I have a light in my basement laundry room that has taken to flickering, I noticed it at first start going dim and now it just flickers when I turn the light on. So I dont use it now as there is light from the window and other side of the laundry room. But I do want to fix it. would anybody have any ideas on what it could be and how I would go about fixing it? maybe a tutorial of some sort seeing that Im not all that electrical savy, but dont mind giving this a go.

Any help would be great

Jeremy

PS- I can take a pic of the fixture if that will help


----------



## JeremyB (May 17, 2011)

forgot to mention the bulb makes a buzzing noise.


----------



## oldognewtrick (May 17, 2011)

What type of fixture is this, a pic might be helpfull.


----------



## JeremyB (May 17, 2011)

Its a bulb attached to a junction box


----------



## nealtw (May 17, 2011)

Try a new bulb.


----------



## JeremyB (May 17, 2011)

I tried that and still no luck, I did find something odd though. If I loosen the bulb out a bit it stops but starts again after a few days???


----------



## JoeD (May 18, 2011)

Bad connecton of the wires to the socket or maybe the socket itself is damaged. Inspect socket and connections.


----------



## JeremyB (May 18, 2011)

cheers Joe, thats what I was thinking. Maybe pulling on the chain to turn the lights off and on over the years has caused the wire to become loose??


----------



## sailor86 (May 18, 2011)

Just change the entire fixture. If it is strictly a pull-chain fixture, you'll have a constant hot in there. You'll have to find the appropriate breaker and turn off power. Just go to the hardware store and get one of them head-mounted lights or have a friend hold a flashlight. If your basement is unfinished, and you can trace the fixture's wire to near the door, you may want to consider adding a switch.


----------



## JeremyB (May 18, 2011)

thanks sailor86

what exactly is a constant hot? Im assuming you mean hot as in the wire


----------



## sailor86 (May 18, 2011)

I mean there is live voltage (probably via the black wire) at all times in your light junction box connected to the fixture which must be interrupted by flipping off the breaker. Turn the light on and have somebody flip breakers off, then on, one by one until you see the light turn off. Only then should you proceed with changing out the fixture.


----------



## JeremyB (May 18, 2011)

yeah thats what I thought you meant 

This is what I will need correct, this is like what I have on now.

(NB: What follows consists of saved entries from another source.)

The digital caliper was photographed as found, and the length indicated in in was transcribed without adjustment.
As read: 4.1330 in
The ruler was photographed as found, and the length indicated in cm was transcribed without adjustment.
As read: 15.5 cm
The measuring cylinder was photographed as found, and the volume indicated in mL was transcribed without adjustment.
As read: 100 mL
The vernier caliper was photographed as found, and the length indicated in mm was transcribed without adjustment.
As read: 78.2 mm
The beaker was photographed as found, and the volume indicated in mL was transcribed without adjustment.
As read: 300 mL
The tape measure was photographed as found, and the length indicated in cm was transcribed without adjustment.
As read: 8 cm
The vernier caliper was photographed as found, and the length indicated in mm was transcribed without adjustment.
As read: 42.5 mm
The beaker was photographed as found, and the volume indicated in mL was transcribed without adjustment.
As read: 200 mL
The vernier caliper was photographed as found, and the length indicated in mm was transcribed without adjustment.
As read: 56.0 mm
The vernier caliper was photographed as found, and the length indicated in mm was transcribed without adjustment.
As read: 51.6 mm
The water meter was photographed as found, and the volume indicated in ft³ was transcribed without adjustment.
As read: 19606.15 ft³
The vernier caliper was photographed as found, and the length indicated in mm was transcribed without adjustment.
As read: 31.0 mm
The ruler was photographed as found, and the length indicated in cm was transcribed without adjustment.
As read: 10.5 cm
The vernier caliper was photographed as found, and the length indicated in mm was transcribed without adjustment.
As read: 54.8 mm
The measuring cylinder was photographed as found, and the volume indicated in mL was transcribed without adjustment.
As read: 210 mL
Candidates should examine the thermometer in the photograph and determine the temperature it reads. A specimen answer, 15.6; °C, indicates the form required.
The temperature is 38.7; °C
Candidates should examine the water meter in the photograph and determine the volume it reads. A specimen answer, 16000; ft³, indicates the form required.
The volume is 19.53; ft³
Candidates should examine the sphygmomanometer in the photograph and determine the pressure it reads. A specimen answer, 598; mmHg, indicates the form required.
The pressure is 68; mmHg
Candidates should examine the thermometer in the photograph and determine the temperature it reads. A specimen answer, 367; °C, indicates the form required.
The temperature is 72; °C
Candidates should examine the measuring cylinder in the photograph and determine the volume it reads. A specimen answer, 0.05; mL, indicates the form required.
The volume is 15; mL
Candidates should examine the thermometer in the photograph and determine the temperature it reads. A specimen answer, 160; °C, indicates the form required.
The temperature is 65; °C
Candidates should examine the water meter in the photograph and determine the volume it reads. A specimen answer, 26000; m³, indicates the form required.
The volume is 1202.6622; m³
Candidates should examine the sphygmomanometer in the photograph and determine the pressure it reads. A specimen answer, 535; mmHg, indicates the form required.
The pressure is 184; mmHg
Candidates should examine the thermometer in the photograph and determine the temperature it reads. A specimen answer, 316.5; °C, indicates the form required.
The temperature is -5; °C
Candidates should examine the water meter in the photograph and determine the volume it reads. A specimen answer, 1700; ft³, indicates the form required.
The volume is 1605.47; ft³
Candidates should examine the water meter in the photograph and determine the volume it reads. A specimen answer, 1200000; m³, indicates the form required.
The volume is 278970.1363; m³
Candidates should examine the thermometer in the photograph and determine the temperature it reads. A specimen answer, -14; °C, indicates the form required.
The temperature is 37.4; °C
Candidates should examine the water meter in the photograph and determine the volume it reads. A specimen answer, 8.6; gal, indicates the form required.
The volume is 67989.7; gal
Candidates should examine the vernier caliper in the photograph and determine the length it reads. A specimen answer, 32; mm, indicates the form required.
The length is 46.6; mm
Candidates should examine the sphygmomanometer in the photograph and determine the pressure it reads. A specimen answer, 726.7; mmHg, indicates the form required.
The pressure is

Home Hardware - HLDR, LMP CEILING PRCLN PC


----------



## sailor86 (May 18, 2011)

JeremyB said:


> yeah thats what I thought you meant
> 
> This is what I will need correct, this is like what I have on now.
> 
> Home Hardware - HLDR, LMP CEILING PRCLN PC



The very definition of simple. As long as it's in a convenient location close to the door, go ahead and replace it with the same thing. Super cheap. Super easy. The box should contain directions on how to wire in the new one. All you should need are some needle-nosed pliers and a screwdriver. (you can't go wrong with a flat-tip although I believe the newer ones have phillips-head as an option). You might want some wire strippers in case you want fresh wire. Good luck.


----------



## JeremyB (May 18, 2011)

cheers sailor I appreciate the help very much, now if I can find some time to get at it


----------



## nealtw (May 19, 2011)

Older light fixture were brass and new light bulbs aluminium causing corrosion.


----------